Return every line of the items below as a JSON list of strings, one string per line, with blank lines left out.

**Information supplied:**

• • • •

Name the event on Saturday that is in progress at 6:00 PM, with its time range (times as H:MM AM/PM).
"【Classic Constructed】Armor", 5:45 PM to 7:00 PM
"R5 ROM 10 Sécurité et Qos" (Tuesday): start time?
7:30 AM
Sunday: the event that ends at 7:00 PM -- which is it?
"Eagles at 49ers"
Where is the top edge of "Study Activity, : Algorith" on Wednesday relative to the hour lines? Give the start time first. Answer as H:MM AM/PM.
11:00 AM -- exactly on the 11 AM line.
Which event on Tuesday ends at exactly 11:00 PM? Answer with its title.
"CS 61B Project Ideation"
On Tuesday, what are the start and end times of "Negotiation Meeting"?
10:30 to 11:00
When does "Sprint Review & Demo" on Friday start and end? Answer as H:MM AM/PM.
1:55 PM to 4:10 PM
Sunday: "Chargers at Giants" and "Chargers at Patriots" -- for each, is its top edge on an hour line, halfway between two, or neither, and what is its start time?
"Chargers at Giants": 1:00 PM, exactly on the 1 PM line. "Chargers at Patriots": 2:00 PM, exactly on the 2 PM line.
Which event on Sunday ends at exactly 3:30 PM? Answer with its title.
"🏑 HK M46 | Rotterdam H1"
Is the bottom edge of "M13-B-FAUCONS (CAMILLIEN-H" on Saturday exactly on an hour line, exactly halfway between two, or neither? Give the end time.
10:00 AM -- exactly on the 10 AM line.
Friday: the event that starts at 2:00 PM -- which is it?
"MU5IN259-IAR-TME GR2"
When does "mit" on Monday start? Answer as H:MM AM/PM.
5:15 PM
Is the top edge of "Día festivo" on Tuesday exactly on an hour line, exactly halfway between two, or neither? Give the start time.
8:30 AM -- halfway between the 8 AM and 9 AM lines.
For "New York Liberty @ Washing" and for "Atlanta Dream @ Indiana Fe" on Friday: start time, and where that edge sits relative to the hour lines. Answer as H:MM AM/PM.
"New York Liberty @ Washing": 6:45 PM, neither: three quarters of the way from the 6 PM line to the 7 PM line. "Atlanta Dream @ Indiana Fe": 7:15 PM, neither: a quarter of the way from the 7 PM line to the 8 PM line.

• • • •

**Response to this task:**
[
  "Name the event on Saturday that is in progress at 6:00 PM, with its time range (times as H:MM AM/PM).",
  "\"【Classic Constructed】Armor\", 5:45 PM to 7:00 PM",
  "\"R5 ROM 10 Sécurité et Qos\" (Tuesday): start time?",
  "7:30 AM",
  "Sunday: the event that ends at 7:00 PM -- which is it?",
  "\"Eagles at 49ers\"",
  "Where is the top edge of \"Study Activity, : Algorith\" on Wednesday relative to the hour lines? Give the start time first. Answer as H:MM AM/PM.",
  "11:00 AM -- exactly on the 11 AM line.",
  "Which event on Tuesday ends at exactly 11:00 PM? Answer with its title.",
  "\"CS 61B Project Ideation\"",
  "On Tuesday, what are the start and end times of \"Negotiation Meeting\"?",
  "10:30 to 11:00",
  "When does \"Sprint Review & Demo\" on Friday start and end? Answer as H:MM AM/PM.",
  "1:55 PM to 4:10 PM",
  "Sunday: \"Chargers at Giants\" and \"Chargers at Patriots\" -- for each, is its top edge on an hour line, halfway between two, or neither, and what is its start time?",
  "\"Chargers at Giants\": 1:00 PM, exactly on the 1 PM line. \"Chargers at Patriots\": 2:00 PM, exactly on the 2 PM line.",
  "Which event on Sunday ends at exactly 3:30 PM? Answer with its title.",
  "\"🏑 HK M46 | Rotterdam H1\"",
  "Is the bottom edge of \"M13-B-FAUCONS (CAMILLIEN-H\" on Saturday exactly on an hour line, exactly halfway between two, or neither? Give the end time.",
  "10:00 AM -- exactly on the 10 AM line.",
  "Friday: the event that starts at 2:00 PM -- which is it?",
  "\"MU5IN259-IAR-TME GR2\"",
  "When does \"mit\" on Monday start? Answer as H:MM AM/PM.",
  "5:15 PM",
  "Is the top edge of \"Día festivo\" on Tuesday exactly on an hour line, exactly halfway between two, or neither? Give the start time.",
  "8:30 AM -- halfway between the 8 AM and 9 AM lines.",
  "For \"New York Liberty @ Washing\" and for \"Atlanta Dream @ Indiana Fe\" on Friday: start time, and where that edge sits relative to the hour lines. Answer as H:MM AM/PM.",
  "\"New York Liberty @ Washing\": 6:45 PM, neither: three quarters of the way from the 6 PM line to the 7 PM line. \"Atlanta Dream @ Indiana Fe\": 7:15 PM, neither: a quarter of the way from the 7 PM line to the 8 PM line."
]